SIDEBAR: Managing and Analyzing Petabytes of Data

The high spatial and temporal resolution of GCRM simulations will result in volumes of data output, expected to be on the order of 1 terabyte per hourly snapshot or 8.6 petabytes per year of continuous simulation time. It would be impractical to run the model repeatedly just to save the output required for a particular analysis. Therefore, it is necessary to store model results throughout the computation and provide flexible tools to extract subsets of the data required for a wide range of analyses. Developing those tools is the goal of the SciDAC "Community Access to Global Cloud Resolving Model and Data" Scientific Application Partnership (SAP), led by Karen Schuchardt of Pacific Northwest National Laboratory.

"We cannot easily generate this data every time someone needs it, so we view each dataset as an extremely valuable resource and want to make it available to as many collaborators as possible," Schuchardt says.


Figure 1. The Global Cloud Resolving Model requires high-performance, highly coupled compute, storage, and analysis resources, which are accessed by the climate science community through tools and services provided by the Scientific Application Partnership.

The main tasks of this partnership include developing a web portal that enables users to browse, search, and make specific data subset requests; developing tools to efficiently access, analyze, and visualize subsets of data; and developing a high performance input/output (I/O) application program interface (API) and data format definition. As illustrated in Figure 1, paradigm changing models such as a GCRM require coupled compute, storage, and analysis resources. The software services that provide data access to the broad community are a vital link in the flow of information.

These goals are a perfect match for NERSC's Science Gateways project, which is developing custom web interfaces for computing, data distribution, collaboration, and analytics. NERSC's Outreach, Software, and Programming Group has collaborated with Schuchardt&'s team on portal development. In addition, the NERSC Analytics Group and the SciDAC Visualization and Analytics Center for Enabling Technologies (VACET) are assisting with troubleshooting and improving I/O and with evaluating and developing visualization tools for GCRM data.

When a high-resolution model like the GCRM is running on 40,000 processors of a fast computer like Franklin, outputting the high volume of data and writing it to disk can become a bottleneck, slowing down the entire computation. The I/O API being developed for GCRM allows the data to be efficiently output in parallel streams to local storage on Franklin, in a data format (netCDF) that is common in the climate modeling community.

So far the researchers have achieved an effective aggregate I/O bandwidth of 5 gigabytes per second for writing GCRM output on Franklin.

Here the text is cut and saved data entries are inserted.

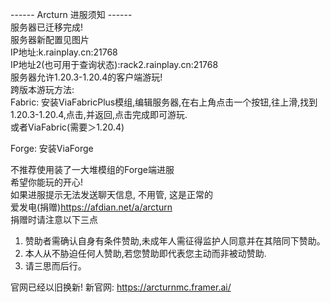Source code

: ------ Arcturn 进服须知 ------  
服务器已迁移完成!  
服务器新配置见图片  
IP地址:k.rainplay.cn:21768  
IP地址2(也可用于查询状态):rack2.rainplay.cn:21768  
服务器允许1.20.3-1.20.4的客户端游玩!  
跨版本游玩方法:  
Fabric: 安装ViaFabricPlus模组,编辑服务器,在右上角点击一个按钮,往上滑,找到1.20.3-1.20.4,点击,并返回,点击完成即可游玩.  
或者ViaFabric(需要＞1.20.4)  

Forge: 安装ViaForge  

不推荐使用装了一大堆模组的Forge端进服  
希望你能玩的开心!  
如果进服提示无法发送聊天信息, 不用管, 这是正常的  
爱发电(捐赠)https://afdian.net/a/arcturn  
捐赠时请注意以下三点
1. 赞助者需确认自身有条件赞助,未成年人需征得监护人同意并在其陪同下赞助。
2. 本人从不胁迫任何人赞助,若您赞助即代表您主动而非被动赞助.
3. 请三思而后行。

官网已经以旧换新! 新官网: https://arcturnmc.framer.ai/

The increased bandwidth was achieved by consolidating I/O on an optimal number of processors, aggregating writes into large chunks of data, and making additional improvements in the filesystem and parallel I/O libraries. From Franklin, the data is copied to the NERSC Global Filesystem (NGF), where it can be shared with or transferred to scientists around the world.

The large datasets generated by the GCRM also require new analysis and visualization capabilities, including parallel processing and rendering. The NERSC Analytics/VACET team has developed a GCRM plug-in for the VisIt visualization tool that supports the geodesic grid used by the GCRM (Figure 4). Rather than transferring huge datasets between sites, scientists can choose to keep their simulation output at NERSC and use VisIt’s client/server architecture to do remote visualization.